I have data coming from different instruments (of the same class, like high relative precision photometer) that I would like to fit with the same GP kernel. The thing is that I want to allow for a different jitter (white noise amplitude for each instrument). My understanding of the current "white_noise" argument of the GP class is that, if I provide it a float value, it will add the same value to the covariance matrix diagonal for all data points, when I would like to add different values for different instruments. To be honest, I have not tried to play with the Model class yet, but reading the doc, I think that I could define a Model that I would provide to "white_noise" that based on the time will provide different white noise values. However, the observations from my different instruments are overlapping in time which would make this solution too fastidious to implement. Meaning that the only solution that I can think of is to add my white noise components myself to the yerr data, but that means that when I fit within an mcmc I need to do compute(t, yerr) at every single iteration, when I have the impression that, if I was using "white_noise", I would not have to and the code would be faster. Am I correct about this last part ?

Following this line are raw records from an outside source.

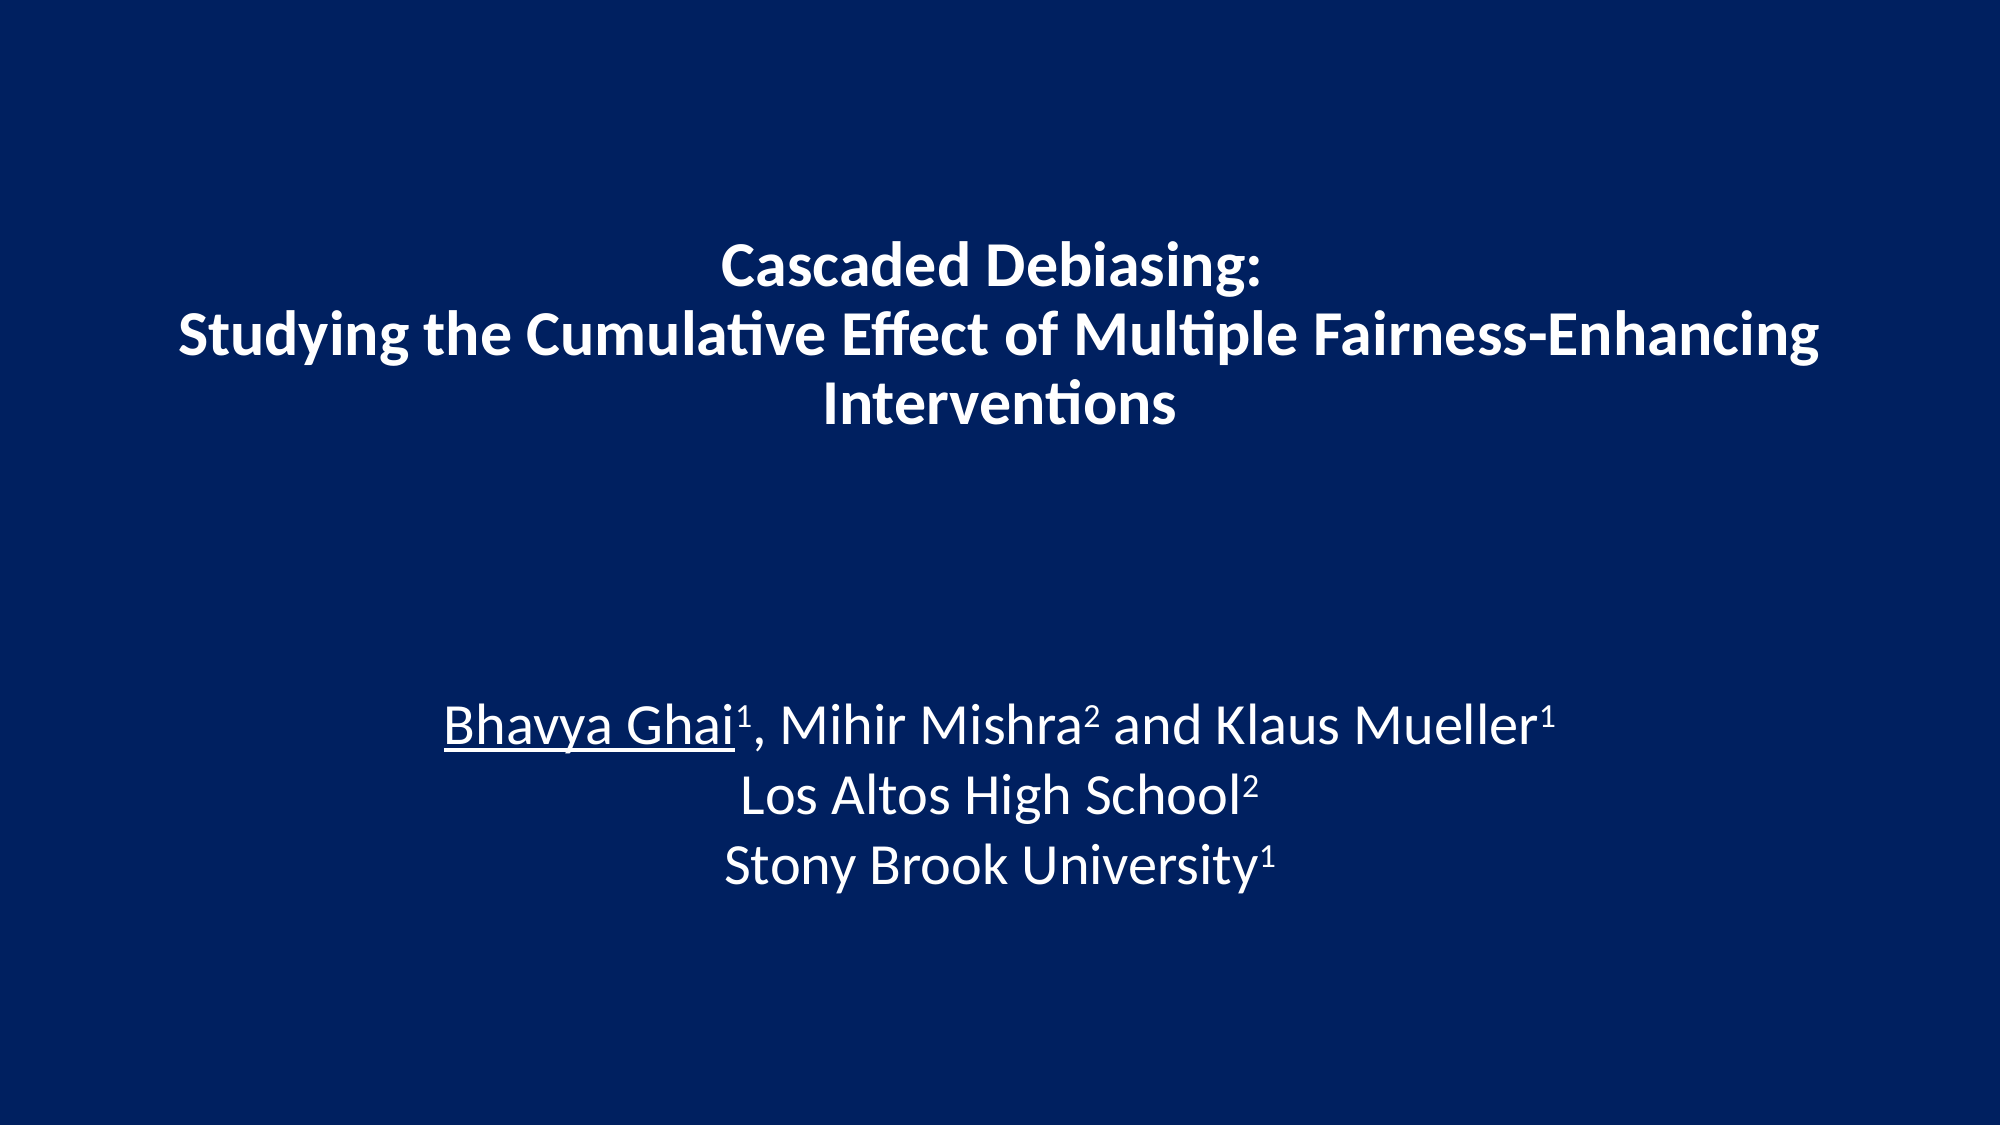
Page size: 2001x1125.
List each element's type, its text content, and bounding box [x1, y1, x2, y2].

title Cascaded Debiasing: Studying the Cumulative Effect of Multiple Fairness-Enhancing Interventions [103, 222, 1897, 447]
text_box Bhavya Ghai1, Mihir Mishra2 and Klaus Mueller1 Los Altos High School2 Stony Brook University1 [429, 678, 1571, 904]
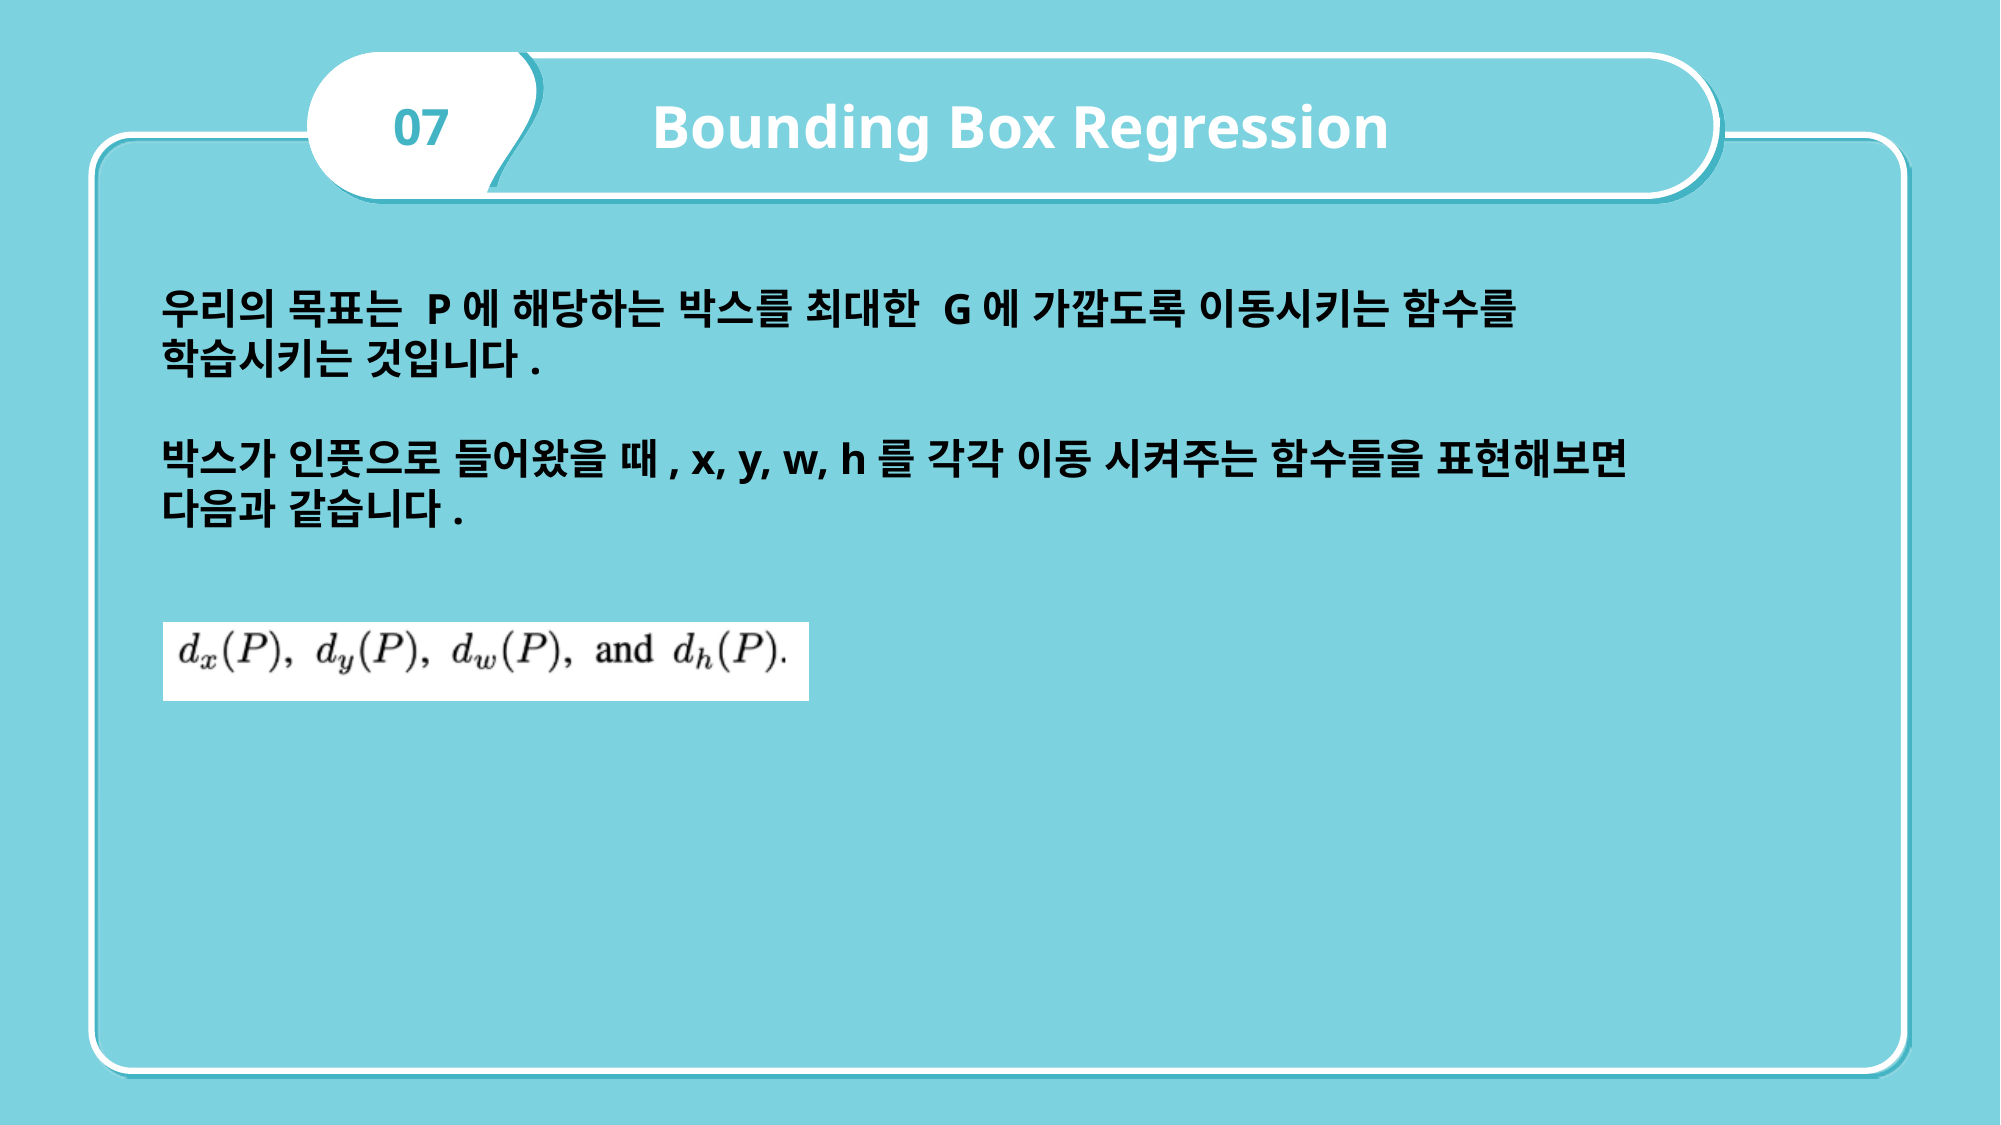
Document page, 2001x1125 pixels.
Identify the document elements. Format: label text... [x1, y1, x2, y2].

text_box [90, 133, 1906, 1072]
text_box 07 [309, 54, 535, 197]
picture [163, 622, 809, 701]
text_box 우리의 목표는 P에 해당하는 박스를 최대한 G에 가깝도록 이동시키는 함수를 학습시키는 것입니다. 박스가 인풋으로 들어왔을 때, x, y, w, h를 각각 이동 시켜주는 함수들을 표현해보면 다음과 같습니다. [146, 275, 1732, 541]
text_box Bounding Box Regression [484, 54, 1718, 197]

Is there some way to implement this multiple instrument through the "white_noise", that I have missed ?

Thanks in advance for your help.

dfm commented 7 months ago

There isn't any simple way to do this and my recommendation would be to update the yerr manually, adding the jitters in quadrature, as you've suggested. I don't actually expect that you would get any performance hit because even when you're fitting a WhiteNoise kernel it calls compute in the background automatically for each likelihood evaluation. Give it a shot!